Cate Le Bon: Reward

Cate Le Bon’s Reward cleaves into two distinct halves, one that pulses with ideas and legible emotions and another that wanders, sputters, and jars under a pretense of free-associative experimentation. In her previous work, the Welsh musician has purveyed left-of-center, dreamy yet slightly discordant psych-folk. Blessed with both a classically gorgeous voice and an ear for friction and quirk, Le Bon uses her silken vocals like a decoy, teasing low-key balladry while guitars, horns and xylophones abrade together in the production.

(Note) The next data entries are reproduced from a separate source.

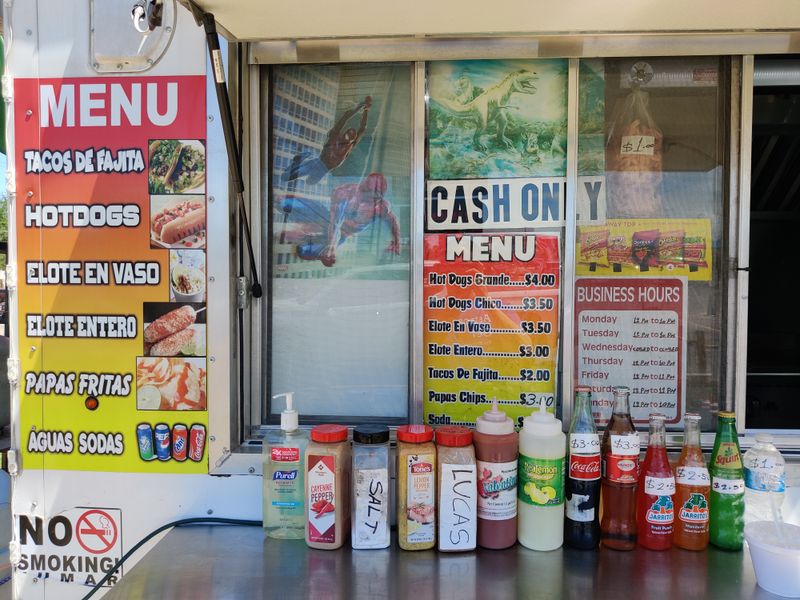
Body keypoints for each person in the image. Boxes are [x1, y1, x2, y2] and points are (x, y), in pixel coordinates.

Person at [279, 172, 401, 267]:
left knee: (304, 251)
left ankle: (306, 237)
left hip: (342, 234)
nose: (367, 199)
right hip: (326, 220)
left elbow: (393, 221)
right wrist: (331, 247)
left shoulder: (380, 207)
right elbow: (336, 222)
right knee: (283, 201)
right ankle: (304, 230)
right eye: (367, 192)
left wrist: (396, 242)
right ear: (362, 185)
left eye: (374, 195)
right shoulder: (345, 192)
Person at [283, 96, 372, 185]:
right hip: (318, 163)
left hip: (324, 168)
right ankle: (298, 162)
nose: (351, 135)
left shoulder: (351, 144)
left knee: (310, 182)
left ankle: (298, 162)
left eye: (353, 135)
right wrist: (359, 107)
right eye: (350, 132)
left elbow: (363, 128)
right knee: (287, 177)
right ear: (345, 132)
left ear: (354, 138)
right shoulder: (335, 135)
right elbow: (345, 117)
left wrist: (366, 110)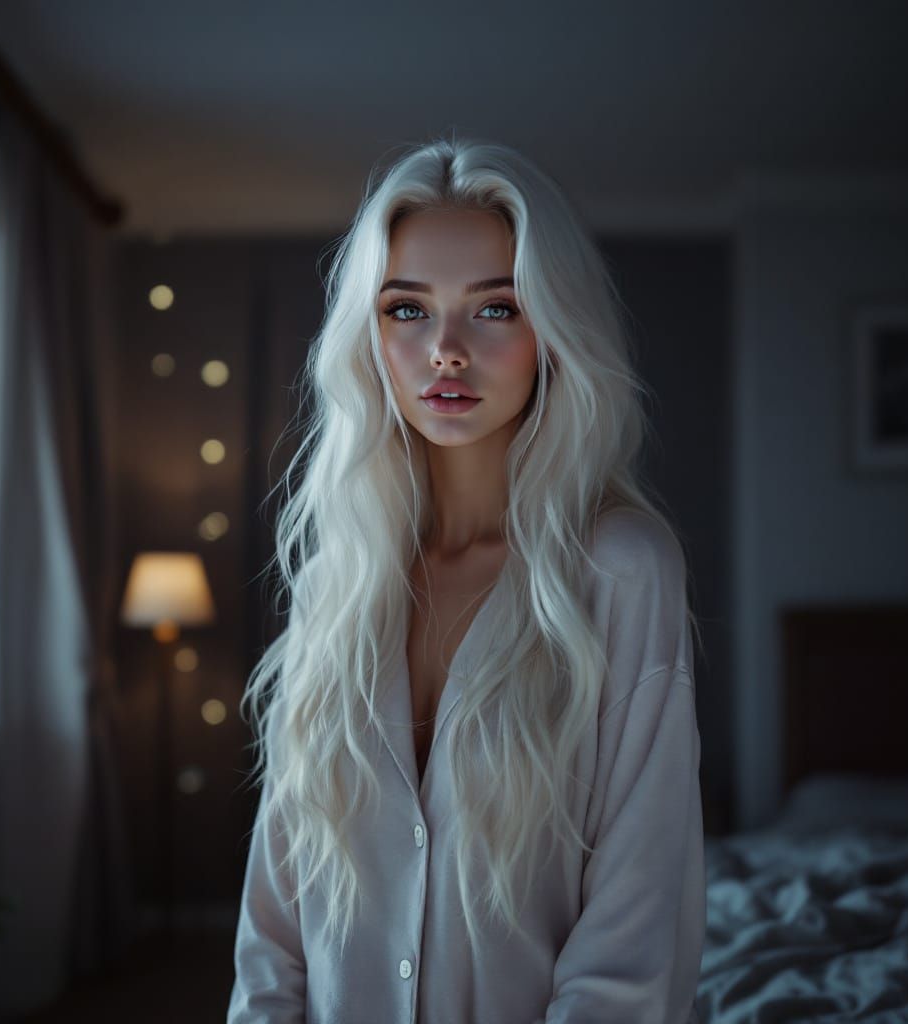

In this spirit, prior albums Crab Day (2016) and Mug Museum (2013) offered melodic tunes with enough avant-garde braininess to differentiate Le Bon from fellow songwriters (Laura Marling, Julien Baker) who write, sing and play guitar with notable mastery.
Reflecting on the process of creating Reward, Le Bon describes living alone in a cabin in England’s Lake District, attending furniture-making school by day and setting scraps of dreams and memories to music after dark. This self-imposed solitude undergirds both the best and worst instincts of this new album. “Daylight Matters,” “Home to You,” and “Sad Nudes” paint both personal and societal isolation with disturbing clarity, while “Magnificent Gestures” and “You Don’t Love Me” appear more like doodles that only make sense to the person sketching them. The latter song builds an ear-pricking fusion of exhaling synths, a sax that blurts tastefully around the chorus, and a spare guitar riff that brings a touch of disharmony to the track.
These sounds establish an anxious mood, portending an off-kilter treatment of unrequited love. Upon closer inspection, however, the lyrics resemble an exquisite corpse, a surrealist writing exercise meant to unlock subconscious ideas that purposefully don’t cohere. “Take your cake out of my face” is a great clap-back line, but Le Bon follows it up with a series of aleatory phrases strung together: “On point / Divine / Die hard.” Having established her own cleverness on better songs than this, Le Bon threatens to make the listener feel stupid for not getting the gist. Listening to “You Don’t Love Me,” “Magnificent Gestures,” and closing track “Meet the Man” conjures the experience of puzzling over squiggles on a canvas while a hipster in thick-rimmed glasses whispers “but it’s art!” in your ear.
The album’s more illuminating songs clock the malaise of living in a techno-capitalist proto-dystopia, our psyches warped by devices through which we send nudes but don’t talk. It’s a status quo that’s both decaying our souls and reigning very much supreme, and these songs register ambient anxiety that pricks the brain like a migraine that won’t go away. Thanks to her zeal for odd sonic experiments, Le Bon effectively transposes that jarring state of consciousness into sound. “Mother’s Mother’s Magazines” and “Sad Nudes” work as a pair of dispatches from different moments of gender-based disappointment, written from two distinct female perspectives.